Gonzalo Marroquín Godoy
Los estados de excepción existen en la legislación de casi todos los países. Son, en la práctica, una forma de dar herramientas ágiles a los gobiernos, con el fin de que puedan enfrentar situaciones graves imprevistas, como pueden ser una guerra (invasiones al territorio nacional), desastres naturales, conmociones internas significativas y otro tipo de situaciones graves que afecten al país o a la población.
La legislación guatemalteca contempla desde 1879 este tipo estados excepcionales y, en cada constitución desde entonces, se ha contemplado de diferentes maneras, pero siempre ha existido la norma.

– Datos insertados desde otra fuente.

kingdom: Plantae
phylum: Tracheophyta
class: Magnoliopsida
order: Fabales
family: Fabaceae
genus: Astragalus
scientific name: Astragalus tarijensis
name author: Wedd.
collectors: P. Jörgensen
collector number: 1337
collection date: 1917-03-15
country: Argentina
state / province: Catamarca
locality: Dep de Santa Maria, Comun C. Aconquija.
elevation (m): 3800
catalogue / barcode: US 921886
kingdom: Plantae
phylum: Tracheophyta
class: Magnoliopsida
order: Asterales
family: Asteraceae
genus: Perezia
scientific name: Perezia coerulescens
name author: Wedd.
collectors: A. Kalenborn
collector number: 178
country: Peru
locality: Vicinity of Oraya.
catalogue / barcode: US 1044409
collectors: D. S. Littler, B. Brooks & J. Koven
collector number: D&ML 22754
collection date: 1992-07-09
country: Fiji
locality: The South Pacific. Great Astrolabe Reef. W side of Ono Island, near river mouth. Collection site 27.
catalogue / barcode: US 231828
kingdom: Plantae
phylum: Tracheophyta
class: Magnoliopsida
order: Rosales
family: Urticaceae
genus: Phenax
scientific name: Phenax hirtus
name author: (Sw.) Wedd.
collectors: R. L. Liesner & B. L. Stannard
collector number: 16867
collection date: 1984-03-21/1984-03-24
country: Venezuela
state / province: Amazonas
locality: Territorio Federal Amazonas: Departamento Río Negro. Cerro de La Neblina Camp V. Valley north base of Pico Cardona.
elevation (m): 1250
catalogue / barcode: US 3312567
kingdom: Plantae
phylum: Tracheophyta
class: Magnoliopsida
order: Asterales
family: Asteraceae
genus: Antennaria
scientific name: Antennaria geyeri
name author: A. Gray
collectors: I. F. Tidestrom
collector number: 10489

El presidente Jimmy Morales se complica con su “estado
de calamidad pública” por falta de transparencia e ineficiencia
Durante los gobiernos militares fue práctica común decretarlos –principalmente el estado de sitio, que restringe muchas garantías individuales–, como una fórmula para mantener control sobre la ciudadanía. En este período democrático, se ha utilizado en varias ocasiones, pero pretendiendo en el fondo aprovecharse de las facultades que se conceden para hacer compras y contrataciones sin cumplir con todos los requisitos que manda la ley en la materia.
Por supuesto que puede ser una herramienta muy importante, pero lamentablemente cuando no se utiliza de la mejor manera, lo que sucede es que se pierde una posibilidad a futuro, como es el caso que hoy nos ocupa a los guatemaltecos: el famoso y rechazado –por el Congreso– estado de calamidad pública del presidente Jimmy Morales para reparar algunas carreteras del país, luego de 18 meses de haber asumido el cargo sin atender una situación que ya era evidente desde finales del gobierno de aquellos que no resultaron tan patriotas como proclamaban.
Si algo se hubiera hecho el año pasado, y antes del invierno de este 2017 se hubiera continuado con los trabajos, la calamidad pública no hubiera alcanzado esos niveles.
Nada se hizono se hizo por atender la crisis existente, pasando un invierno y medio para que finalmente el gobernante y su ministro de Comunicaciones, Aldo García, despertaran a una realidad que el resto de la población ya sufría.
Por supuesto que hay una gran culpa de las autoridades anteriores, pero no tiene justificación que se dejaran pasar 18 meses para querer actuar y, ¡ahora si!, decretar un estado de calamidad pública y esperar que todo el mundo, diputados incluidos, les aplaudieran y se les aprobara.
Si a eso se suma que el Gobierno no ha mostrado más allá de palabras que está comprometido con la transparencia, es fácil entender que no se ha ganado la confianza del pueblo para darle un cheque en blanco.
El decreto pudo haberse redactado de tal manera que se mostrara una indudable intención de ser transparentes. El ministro ha explicado que era para comprar maquinaria, pero no dice por qué razón no se pensó en esto hace doce, diez u ocho meses, cuando ya se veía venir la crisis y ahora el trabajo se estaría realizando.
El presidente Morales ha mostrado una inclinación –como la tuvieron antes los militares– a trabajar con estados de excepción. Se impuso en San Marcos –no se han rendido cuentas hasta la fecha–, y se intentó vanamente en al menos dos ocasiones anteriores. En ambas el Congreso se lo rechazó igualmente.
No basta con decir que se es honesto. Hay que demostrarlo y, con la sensibilidad que existe ahora por la lucha contra la corrupción –que ha creado conciencia ciudadana en ese sentido–, las exigencias son mayores. Además, y eso también ha faltado, se necesita mostrar eficiencia, porque de lo contrario, solo veremos repetirse la historia de corrupción e incapacidad.